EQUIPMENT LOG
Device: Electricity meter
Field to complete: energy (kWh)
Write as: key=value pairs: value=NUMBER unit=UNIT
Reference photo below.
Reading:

→ **Aim of the exercise**
Copy each of the items above exactly, line by line.

→ **Solved exercise**
EQUIPMENT LOG
Device: Electricity meter
Field to complete: energy (kWh)
Write as: key=value pairs: value=NUMBER unit=UNIT
Reference photo below.
Reading:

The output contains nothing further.